The logistics arm of JD.com (Nasdaq: JD; HKEX: 9618) has filed a prospectus to launch its IPO process in Hong Kong. The company aims to become the second subsidiary of JD.com to go public in the city after JD Health.
JD Logistics is targeting a valuation of $40 billion. JD.com will remain a majority shareholder and will realize value from the business in the listing, the company said in a regulatory filing.
According to the prospectus, JD Logistics provided services to more than 190,000 corporate customers in 2020, covering consumer goods, clothing, home appliances, furniture, autos, and fresh foods. According to the CIC report, JD Logistics was the largest integrated supply chain logistics service provider in China in terms of total revenue in 2019.
The company expects to use the IPO funds to upgrade and expand its logistics network and develop advanced technologies related to supply chain solutions and logistics services, the prospectus said.
Over the past several months, JD.com has been a frequent guest with the Stock Exchange of Hong Kong. In June 2020, the e-commerce giant raised $4.4 billion in the largest secondary listing of that year in the city. Then, its health unit, JD Health (HKEX: 6618), conducted the largest IPO of that year, raising $3.48 billion.

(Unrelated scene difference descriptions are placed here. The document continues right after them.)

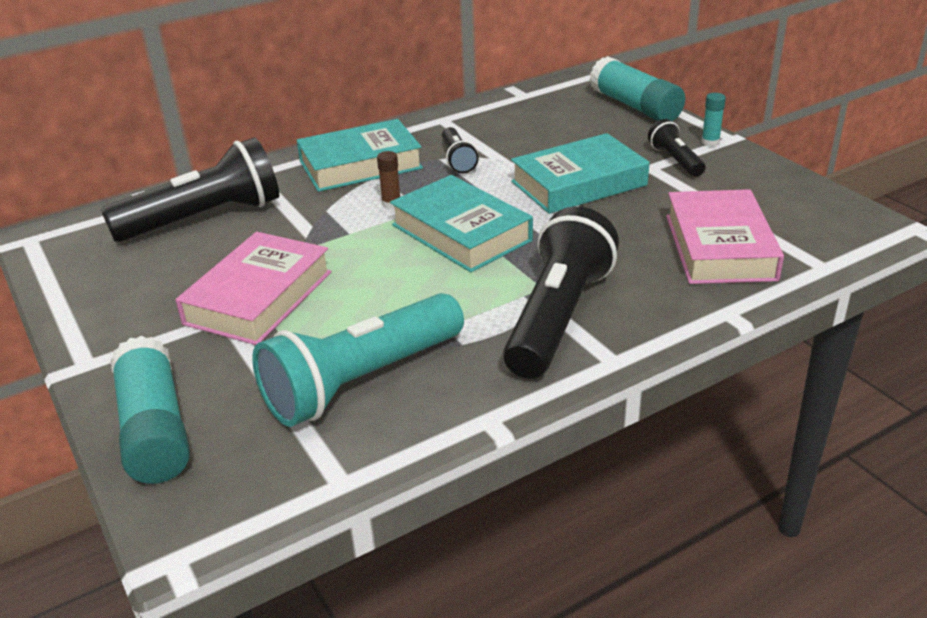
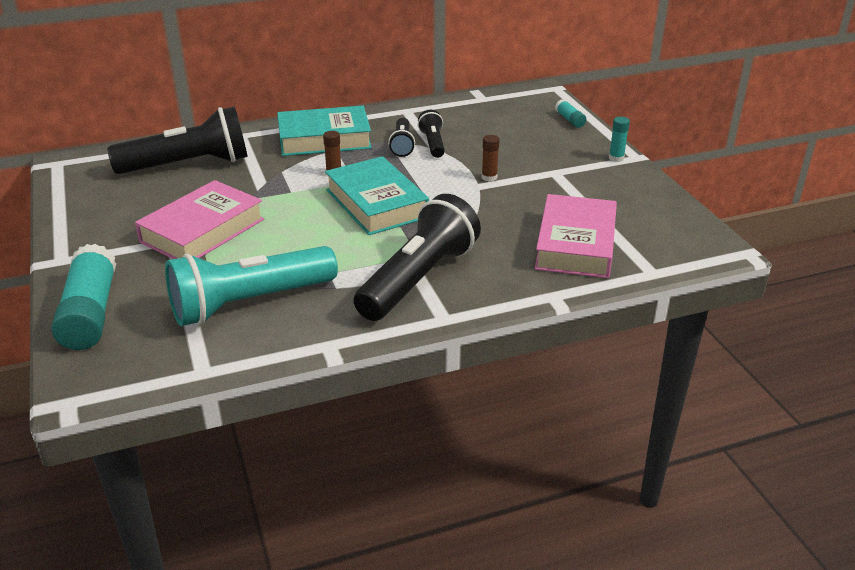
camera: 10 degrees right, 0 degrees up
(578, 183) = (489, 177): turquoise book -> brown glue stick
(635, 106) = (570, 120): turquoise glue stick -> turquoise glue stick, size x0.45
(675, 160) = (578, 169): black flashlight -> black flashlight (432, 143)

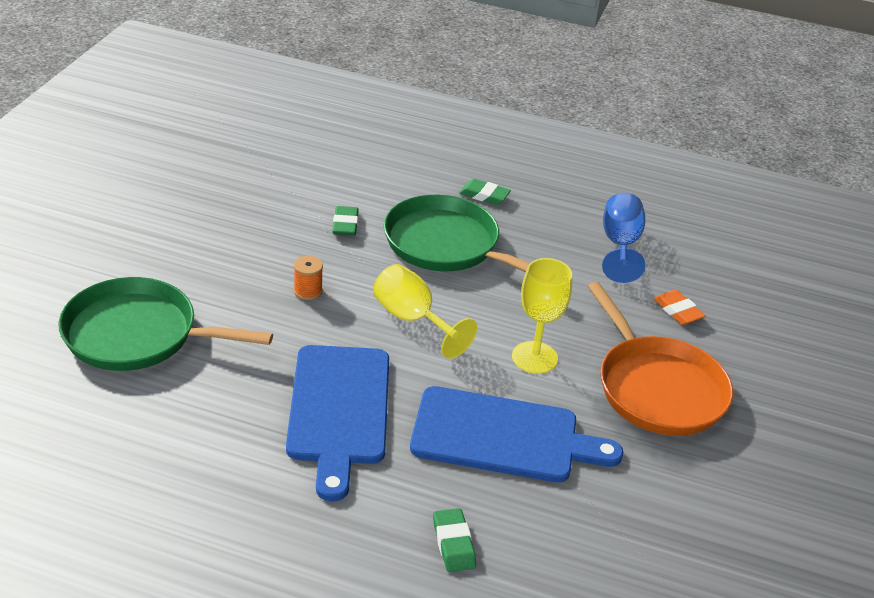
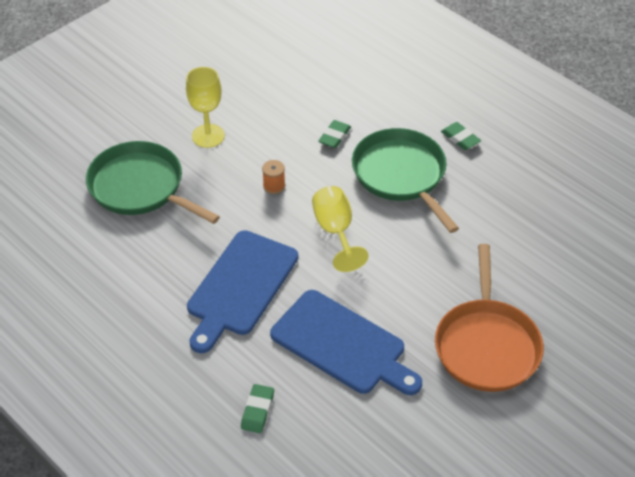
camera: 30 degrees right, 10 degrees up
(534, 357) = (407, 290): yellow goblet -> yellow goblet (208, 136)
(620, 245) = (544, 214): blue goblet -> none
(678, 311) = (551, 286): orange eraser -> none

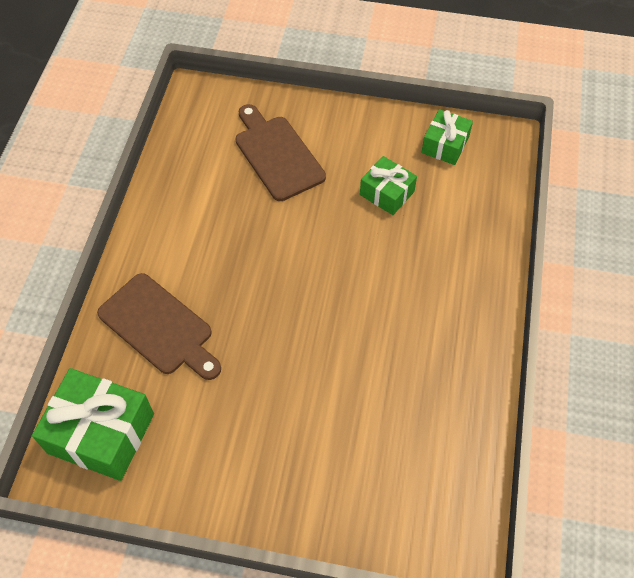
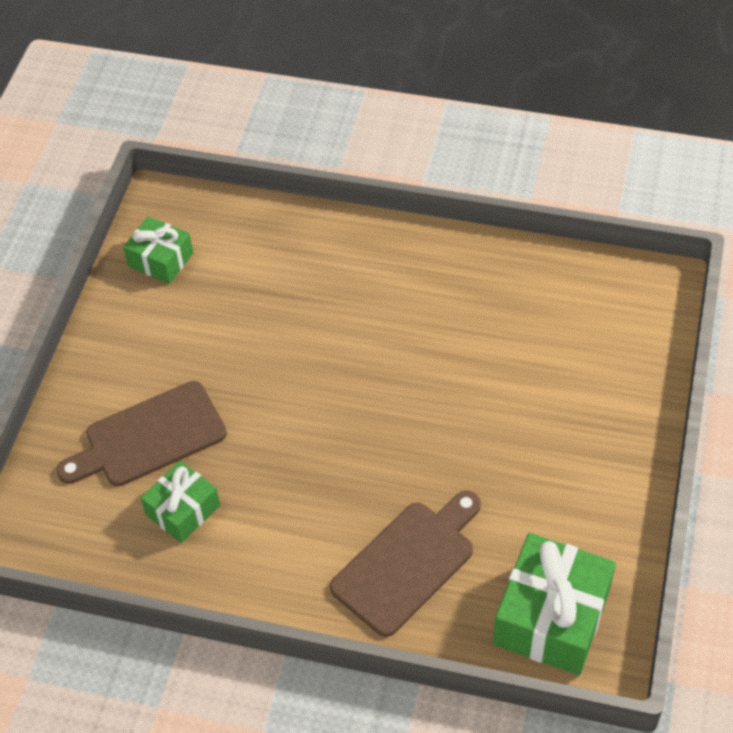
camera: 85 degrees left, 5 degrees down
(387, 193) = (227, 321): green gift -> green gift (183, 510)

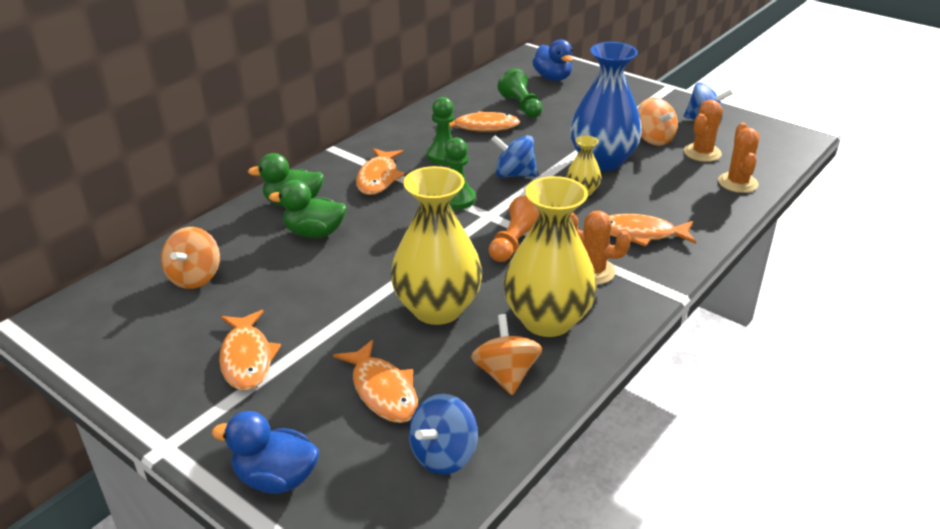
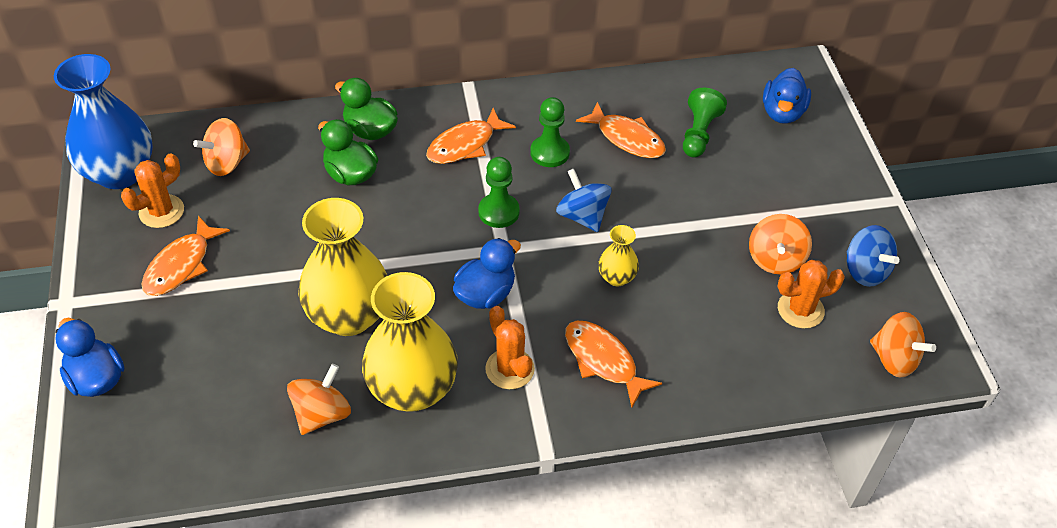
camera: 40 degrees right, 15 degrees up
(382, 391) = (229, 361): orange fish -> none
(443, 455) = (205, 445): blue spinning top -> none
(515, 243) = (485, 294): orange pawn -> blue duck
(602, 161) = (685, 253): blue vase -> blue vase (119, 172)
(737, 183) = (782, 370): orange cactus -> orange cactus (161, 211)
(778, 148) = (894, 359): none -> orange spinning top

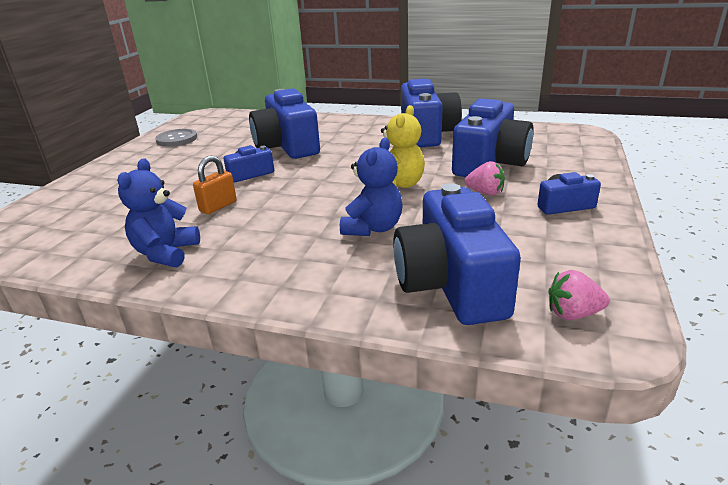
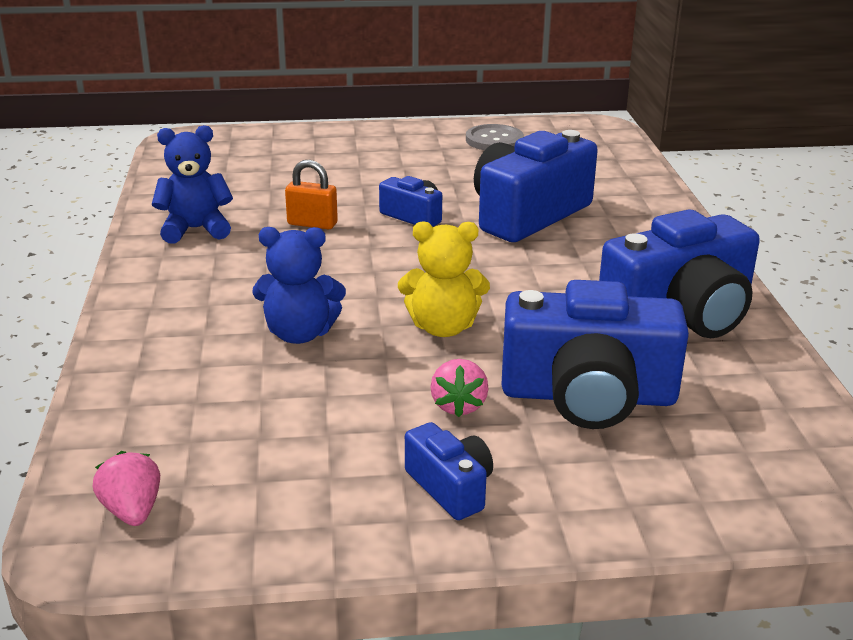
camera: 65 degrees right, 0 degrees up
(451, 284) = (180, 412): blue camera -> none

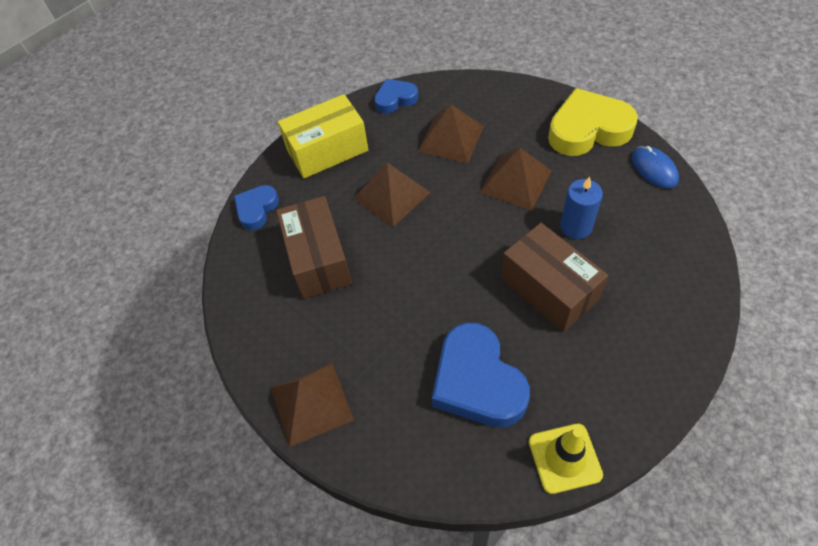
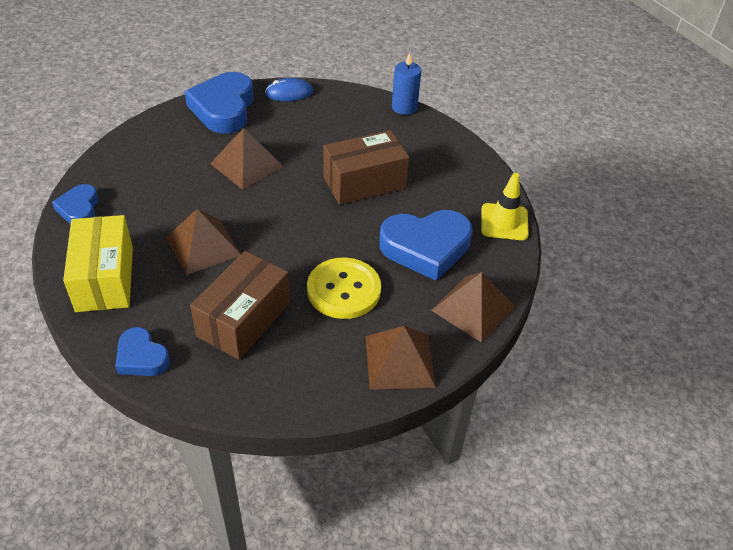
camera: 80 degrees left, 10 degrees down
(318, 259) = (244, 319): brown box -> brown box turned 60 degrees counterclockwise
(383, 324) = (344, 290): none -> yellow button
(451, 138) = (165, 187): brown pyramid -> brown pyramid (473, 308)
(576, 226) = (315, 149): blue candle -> blue candle (404, 107)
(588, 129) = (223, 108): yellow heart -> blue heart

In 2017, JD Logistics was spun off by its parent to become an independent business and introduced delivery and warehouse services to third-party firms.
China's e-commerce sales have surged during the pandemic, which led to increased investor interest in shipping and delivery providers, Elysia Tse, head of Asia Pacific research and strategy at LaSalle Investment Management, said in an interview with Bloomberg Television earlier this month.
At the close of trading in Hong Kong, JD.com ended 1% higher, at HK$391.60 per share. In New York on Tuesday, the company was trading up 4% intraday, at $103.50 per share.